*What is needed:* From the line containing "middle mcp: (475, 642)" through the last line below, copy every line exactly, leaving out the pictures.

*Working data:*
--- START ---
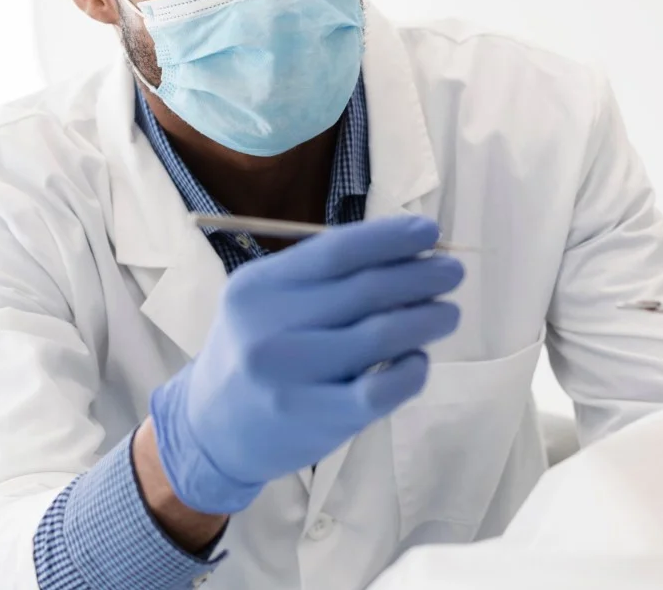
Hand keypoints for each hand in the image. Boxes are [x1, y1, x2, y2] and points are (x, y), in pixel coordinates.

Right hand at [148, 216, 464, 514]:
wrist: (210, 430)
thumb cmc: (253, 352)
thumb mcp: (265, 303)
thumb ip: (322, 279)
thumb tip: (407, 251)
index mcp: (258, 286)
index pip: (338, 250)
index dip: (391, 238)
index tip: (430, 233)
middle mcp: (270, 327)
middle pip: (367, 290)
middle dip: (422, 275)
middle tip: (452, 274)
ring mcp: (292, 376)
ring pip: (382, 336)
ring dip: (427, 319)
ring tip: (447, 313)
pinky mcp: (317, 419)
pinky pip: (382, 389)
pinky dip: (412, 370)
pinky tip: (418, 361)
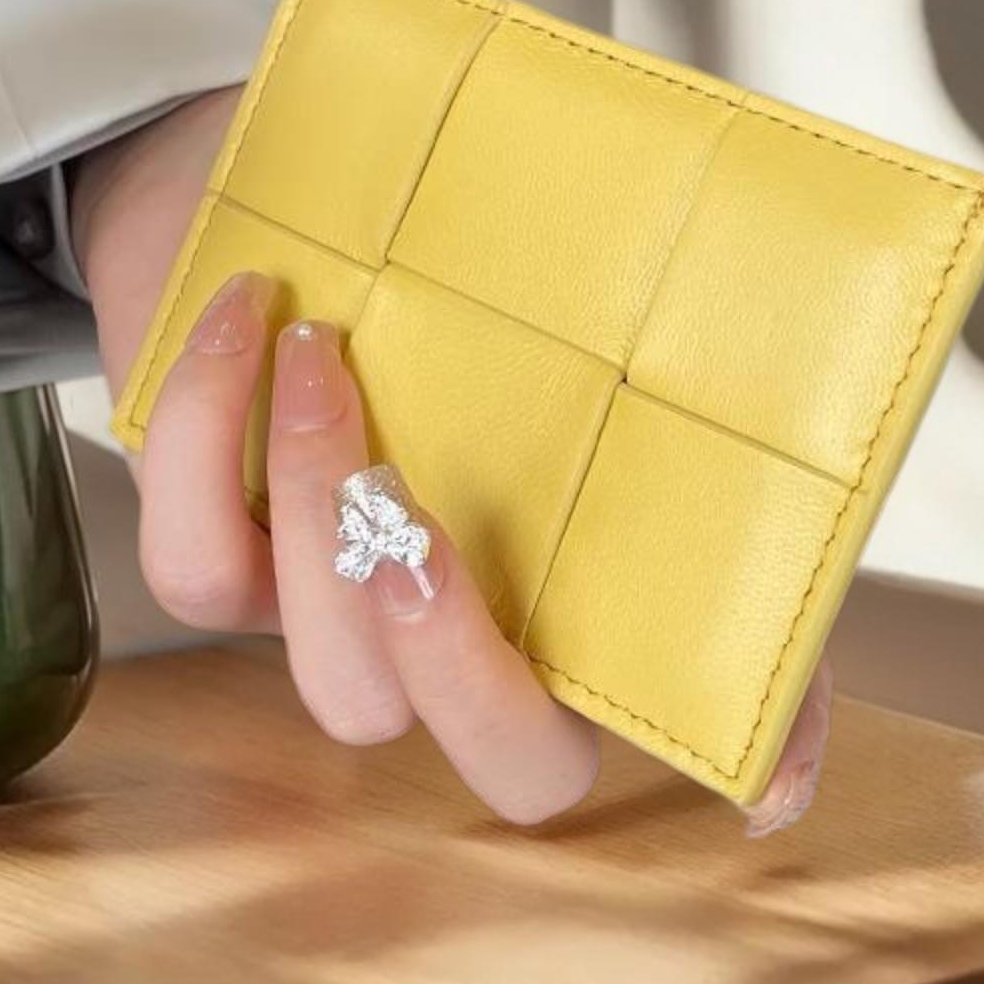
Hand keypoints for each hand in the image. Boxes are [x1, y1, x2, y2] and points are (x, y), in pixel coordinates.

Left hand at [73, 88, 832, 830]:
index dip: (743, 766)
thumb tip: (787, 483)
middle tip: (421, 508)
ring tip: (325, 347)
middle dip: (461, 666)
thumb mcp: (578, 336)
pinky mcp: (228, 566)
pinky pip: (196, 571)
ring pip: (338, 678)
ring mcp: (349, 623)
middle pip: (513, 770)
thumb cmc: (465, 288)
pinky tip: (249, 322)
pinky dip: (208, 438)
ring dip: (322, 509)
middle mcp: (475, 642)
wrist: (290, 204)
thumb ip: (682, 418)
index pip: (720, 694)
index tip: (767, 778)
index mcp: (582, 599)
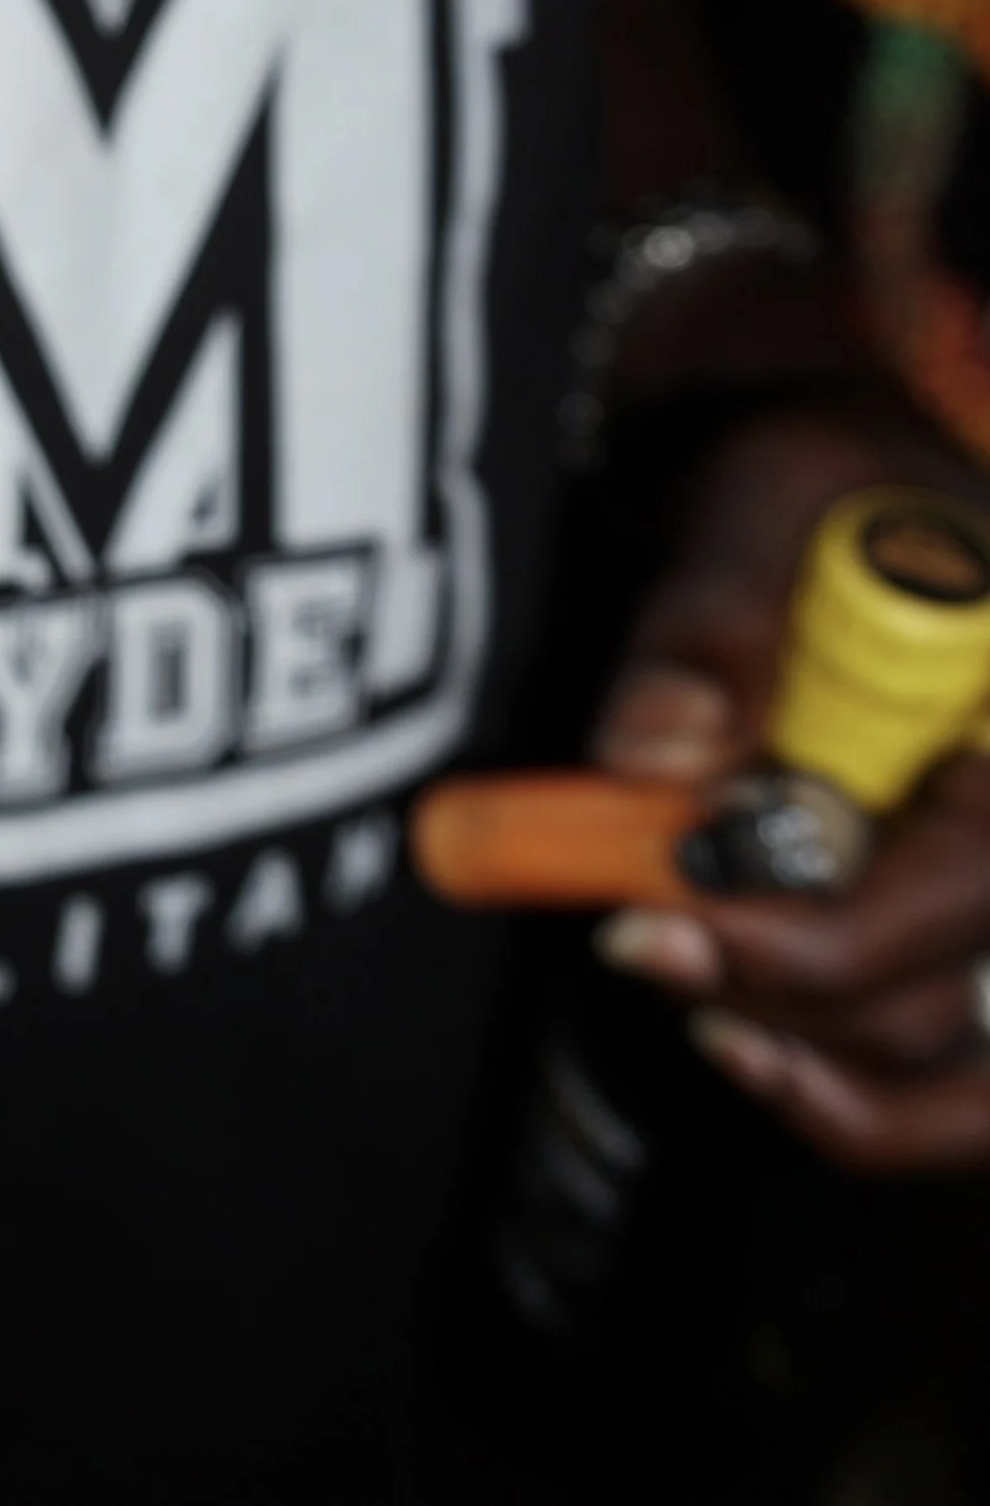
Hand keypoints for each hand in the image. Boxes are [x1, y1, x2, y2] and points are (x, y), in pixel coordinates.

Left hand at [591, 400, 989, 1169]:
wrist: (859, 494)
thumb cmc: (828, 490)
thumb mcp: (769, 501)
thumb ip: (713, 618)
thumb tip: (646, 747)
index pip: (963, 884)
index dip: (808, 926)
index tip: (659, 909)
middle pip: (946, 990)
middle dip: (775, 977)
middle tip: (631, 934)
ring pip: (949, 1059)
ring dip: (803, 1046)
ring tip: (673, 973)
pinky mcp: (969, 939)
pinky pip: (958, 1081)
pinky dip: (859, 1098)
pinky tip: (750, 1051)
--- END ---
*Your solution:*
middle mcp: (475, 642)
wrist: (290, 204)
thumb ip: (682, 418)
index pip: (720, 694)
index tip: (767, 778)
index mcp: (582, 599)
Hand keypoints for each hand in the image. Boxes are [x1, y1, x2, y2] and points are (x, y), in pixel coordinates.

Left hand at [591, 400, 989, 1169]:
wrist: (859, 494)
thumb cmc: (828, 490)
thumb mcp: (769, 501)
thumb ip: (713, 618)
thumb tip: (646, 747)
index pip: (963, 884)
index dip: (808, 926)
index tip: (659, 909)
middle pip: (946, 990)
middle dip: (775, 977)
middle tip: (631, 934)
ring pip: (949, 1059)
ring dip: (803, 1046)
ring tip: (673, 973)
pinky mcp: (969, 939)
pinky pip: (958, 1081)
pinky dip: (859, 1098)
pinky tip: (750, 1051)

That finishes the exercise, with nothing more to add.